Brittan called the find “disconcerting.”

“Stripe rust has hit us pretty hard in the last three out of five years,” said Scriven. “Prices may be high, but when stripe rust knocks yield down to only a ton and a half, high prices do not do much good.”

The goal of the wheat commission is to generate more research funds to tackle the problem. To that end, Scriven and the commission are trying to convince UC to replace retiring small grains specialist Lee Jackson.

“Not replacing Lee would be a great blow to the California wheat industry. Lee did a tremendous job for us, and it will be a big loss not replacing him. We are trying to get the university to reconsider its decision not to replace him,” he added.

Brittan’s mobile phone has been ringing steadily with grower calls due to the increase in wheat prices. Growers are calling about rust and whether they should apply nitrogen, either water run or top dressing, and other wheat production issues.

Growers are contracting wheat two and three years ahead with the current prices being offered. “These prices are pushing tomatoes and hybrid sunflowers around as growers look for places to plant wheat.

Brittan’s counterpart in Tulare County, Steve Wright, said the crop looks good overall in Tulare and Kings counties.

The lack of rainfall in March obviously hurt dryland growers; however, it also caught some irrigated growers with stressed wheat.

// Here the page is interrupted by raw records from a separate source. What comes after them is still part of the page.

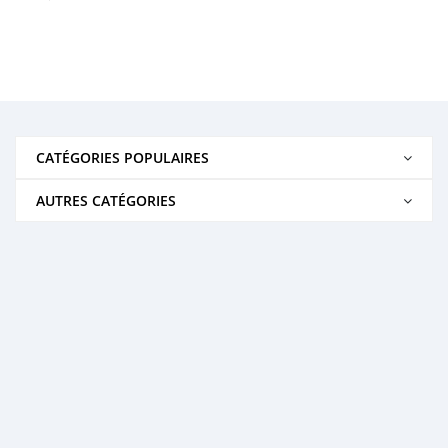
CATÉGORIES POPULAIRES
AUTRES CATÉGORIES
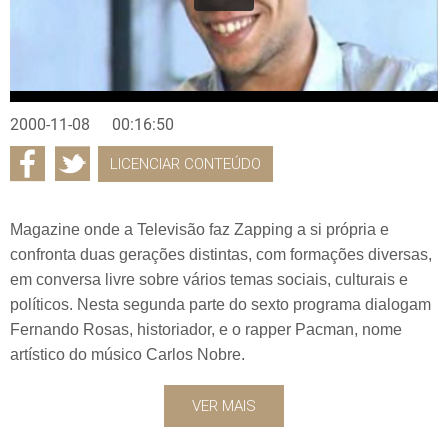
2000-11-08
00:16:50
LICENCIAR CONTEÚDO
Magazine onde a Televisão faz Zapping a si própria e
confronta duas gerações distintas, com formações diversas,
em conversa livre sobre vários temas sociais, culturais e
políticos. Nesta segunda parte do sexto programa dialogam
Fernando Rosas, historiador, e o rapper Pacman, nome
artístico do músico Carlos Nobre.
VER MAIS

“Some growers waited too long to get that first irrigation on, in Kings County especially. Some growers waited for a wet March and it did not happen. Fields suffered.”

About 70 percent of the wheat in Wright’s area is typically chopped for silage for dairies. That may be down 10 percent with higher grain prices.

“A lot of growers have not committed to silage to see where silage prices shake out,” he said. The silage equivalent for grain prices is about $40 per ton for silage, far more than the highest prices paid last year for corn silage.

Wheat is everywhere in his area, said Wright. “There were pastures that had never grown a crop planted to wheat. We had some growers plant wheat between tree row orchards.”

Boyett says his 1,500 acres of wheat looks good, but he is struggling to get around with irrigation water. “Our irrigation district relies totally on wells, and we have limited water supplies to go around after the dry March.

“Wheat takes more water than you’d think. We don’t count on winter rains. Wheat can take 2.5 to three acre feet to make a good crop, only about six inches less than cotton.”

Wheat harvest should begin in late May and there are concerns that there will be enough combines and trucks to get it to storage in a timely manner.

The truck lines at the elevators will likely be as long or longer starting in May 2009. Wheat acreage should be up in both states next season.

However, Edgar said planting seed supplies will be available to meet demand. “Fortunately, the industry found enough seed to plant this year’s crop. We have enough lead time to be pretty well prepared for the 2009 crop,” Edgar said.

Benson is ready. “I remember one year it rained during planting time so I bought a used drill and used crawler just in case I need extra equipment to get the crop in this fall,” Benson said. Anyone familiar with the Imperial Valley would likely chide Benson for his rain insurance decision.

The 85-year average annual rainfall for Imperial Valley is 2.93 inches.

However, like Benson noted, grain prices for next year’s crop are unprecedented and he wants to once again feel like a Kansas farm girl skipping down a yellow brick road to prices skyrocketing somewhere over the rainbow.